* [Ausgewählter Auszug]

#####

München
"Das hat schon gefängnisähnlichen Charakter"

28.02.2018 | Stand 02.12.2020, 16:45 Uhr

München (DK) Der Jurist Alexander Drewes vom VdK München spricht im Interview über die Zumutbarkeit, gegen seinen Willen in einem Heim leben zu müssen.

Herr Drewes, das Beispiel von Herrn Glosser zeigt, wie schwierig es ist, das verbriefte Recht auf Selbstbestimmung und gerechte Teilhabe einzufordern. Ist das nur ein Einzelfall oder geht es anderen Menschen mit Behinderungen ähnlich?

Alexander Drewes: Das ist durchaus kein Einzelfall. Es liegt im Wesentlichen daran, dass sich an der Finanzierungsstruktur einer 24-Stunden-Assistenz auch im neuen Teilhabegesetz überhaupt nichts geändert hat. Abgesehen von den Pflegeleistungen kann so eine Assistenz nur aus steuerfinanzierter Sozialhilfe bezahlt werden. Das bedeutet, dass der Bezirk Interesse hat, die Kosten zu minimieren. Sogar jetzt, wo wegen der neuen Gesetzeslage gerade viel im Fluss ist, tendiert man stark dazu, selbst bisher gewährte Leistungen deutlich einzuschränken - so wie bei Herrn Glosser.

 

Die Regel lautet doch aber: ambulante Versorgung vor stationärer Unterbringung. Dennoch muss Herr Glosser statt in seiner Wohnung in einem Seniorenheim leben. Wie kann das sein?

Drewes: Das Prinzip klingt erst einmal gut, ist aber an einen Kostenvorbehalt gebunden: Eine ambulante Maßnahme greift nur dann, wenn sie keine wesentlich höheren Kosten verursacht als eine stationäre. Im vorliegenden Fall scheint man zu dem Ergebnis gekommen zu sein, dass die stationäre Maßnahme zumutbar ist. Doch aus meiner Sicht scheitert ein solches Vorhaben schon allein an der schieren Zumutbarkeit, weil man einem Menschen, der in seiner häuslichen Umgebung leben will, eine Heimsituation eigentlich gar nicht zumuten kann.

#####

* [Anforderungen] Setze das Interview über die Heimunterbringung gegen den eigenen Willen im Anschluss an die letzte Antwort fort. Die Einträge stehen in keinem Zusammenhang mit dem Interview.

Auszug aus dem Datensatz
#####

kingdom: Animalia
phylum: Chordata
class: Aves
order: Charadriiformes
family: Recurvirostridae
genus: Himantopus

#####

* [Lösung]
 

Können Menschen Leistungen einfordern - koste es, was es wolle? Wo gelangt der Sozialstaat an seine Grenzen?

Drewes: Es war noch nie so, dass es Menschen mit Behinderungen ermöglicht worden ist, in Saus und Braus auf Kosten des Sozialstaats zu leben - das ist eine Schimäre. Eine 24-Stunden-Betreuung wirft in der Tat beträchtliche Kosten auf, denn natürlich haben auch Assistenzkräfte einen Anspruch auf eine völlig normale Entlohnung. Doch so einer 24-Stunden-Betreuung bedarf nur eine sehr kleine Klientel, sodass diese Leistung auch aus finanzieller Sicht durchaus darstellbar wäre, wenn man es denn wollte.

 

Um welche Beträge geht es dabei ungefähr?

Drewes: Je nach Umfang der Pflege fängt das Ganze bei rund 6000 bis 8000 Euro an und endet im Normalfall bei 25 000 Euro pro Monat.

 

Herr Glosser sagt, in Ingolstadt bekäme er keine Assistenten. Wie sieht es in Bayern aus mit dem Angebot?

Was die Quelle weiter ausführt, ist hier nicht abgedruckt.